> What this task involves
Nothing other than the lines from the one containing "compare and contrast" through the close of the entries below should be printed, each exactly.

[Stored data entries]
···
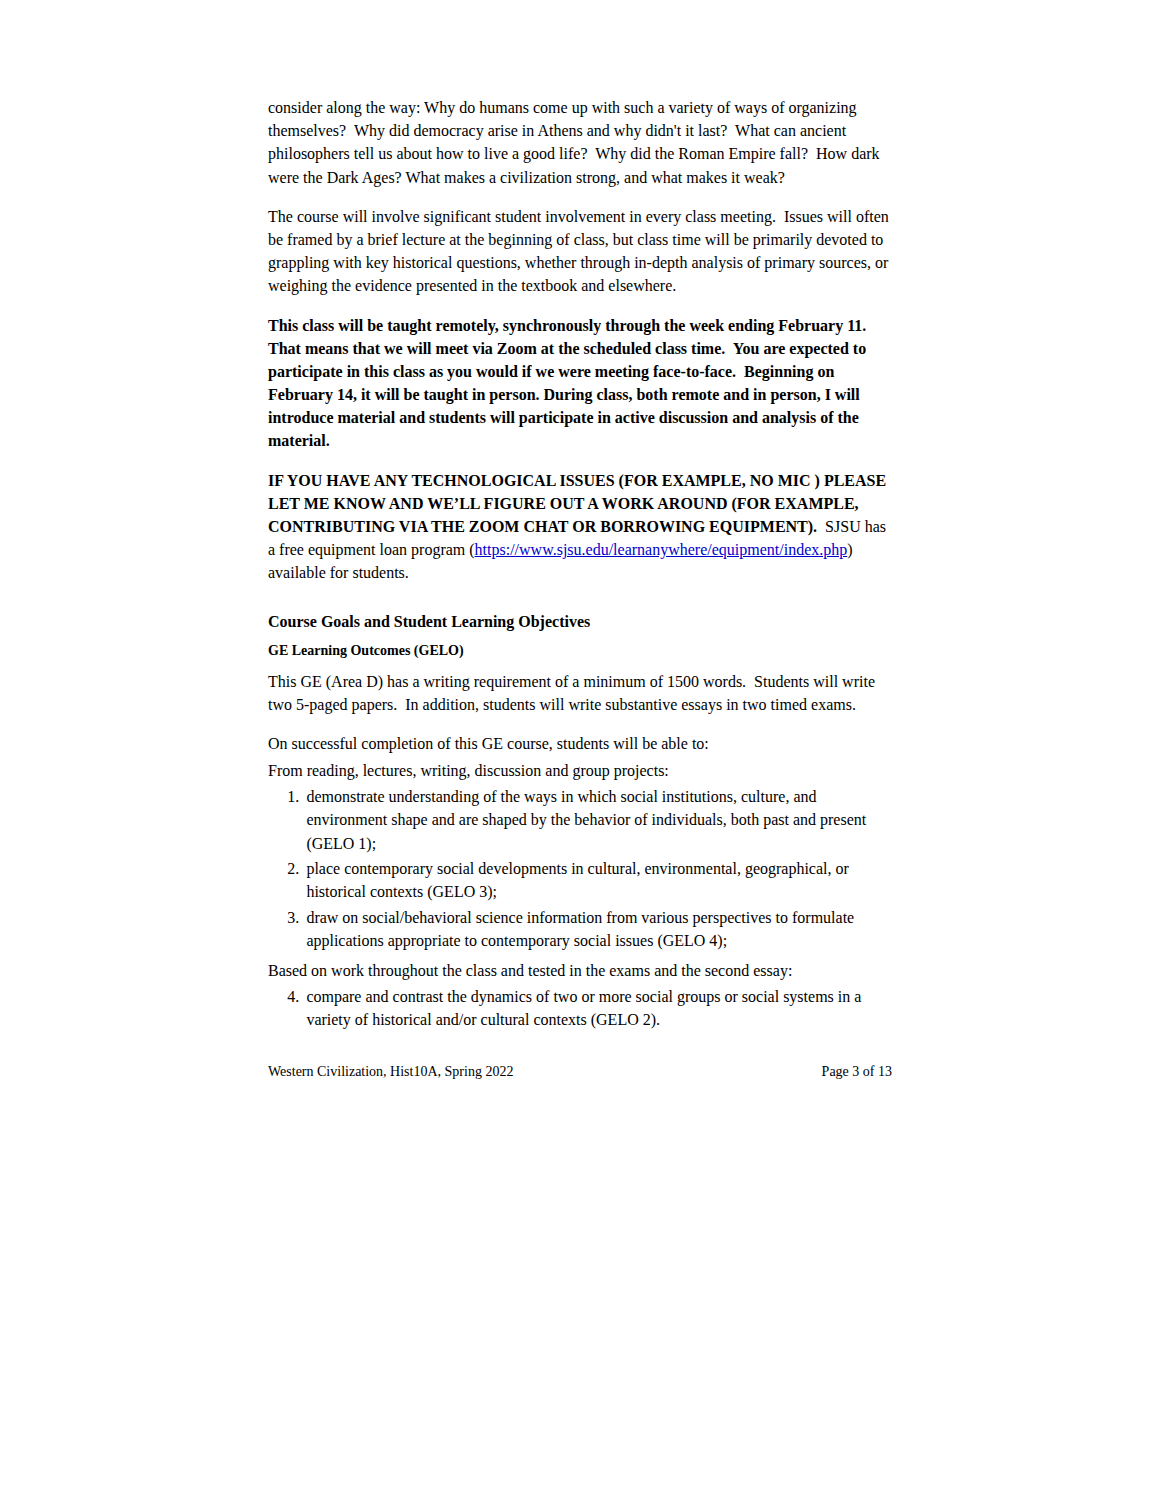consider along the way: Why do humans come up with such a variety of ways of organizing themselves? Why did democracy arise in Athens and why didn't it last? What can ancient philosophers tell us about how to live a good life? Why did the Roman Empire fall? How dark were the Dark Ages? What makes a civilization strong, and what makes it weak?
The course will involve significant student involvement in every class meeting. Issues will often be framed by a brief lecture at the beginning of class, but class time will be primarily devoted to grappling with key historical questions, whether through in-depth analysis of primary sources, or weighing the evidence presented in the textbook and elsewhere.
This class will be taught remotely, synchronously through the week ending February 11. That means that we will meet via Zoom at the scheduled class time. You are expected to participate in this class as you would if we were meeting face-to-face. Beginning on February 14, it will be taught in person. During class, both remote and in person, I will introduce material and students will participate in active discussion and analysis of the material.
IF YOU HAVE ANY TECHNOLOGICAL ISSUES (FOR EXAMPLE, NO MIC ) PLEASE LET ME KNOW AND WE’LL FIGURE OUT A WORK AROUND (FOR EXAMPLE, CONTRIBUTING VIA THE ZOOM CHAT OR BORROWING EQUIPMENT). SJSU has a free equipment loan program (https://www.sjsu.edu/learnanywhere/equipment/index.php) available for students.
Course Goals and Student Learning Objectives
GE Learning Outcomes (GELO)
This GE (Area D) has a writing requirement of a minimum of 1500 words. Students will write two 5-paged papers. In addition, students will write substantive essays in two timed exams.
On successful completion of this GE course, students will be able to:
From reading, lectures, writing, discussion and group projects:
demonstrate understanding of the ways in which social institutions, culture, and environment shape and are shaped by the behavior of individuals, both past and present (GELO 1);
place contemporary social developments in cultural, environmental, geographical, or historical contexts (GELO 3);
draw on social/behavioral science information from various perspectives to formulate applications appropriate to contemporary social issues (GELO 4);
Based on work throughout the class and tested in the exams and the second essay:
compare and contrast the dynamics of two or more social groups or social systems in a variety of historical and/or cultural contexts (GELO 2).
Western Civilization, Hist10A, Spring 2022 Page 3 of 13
···
> Answer for the task
compare and contrast the dynamics of two or more social groups or social systems in a variety of historical and/or cultural contexts (GELO 2).
Western Civilization, Hist10A, Spring 2022 Page 3 of 13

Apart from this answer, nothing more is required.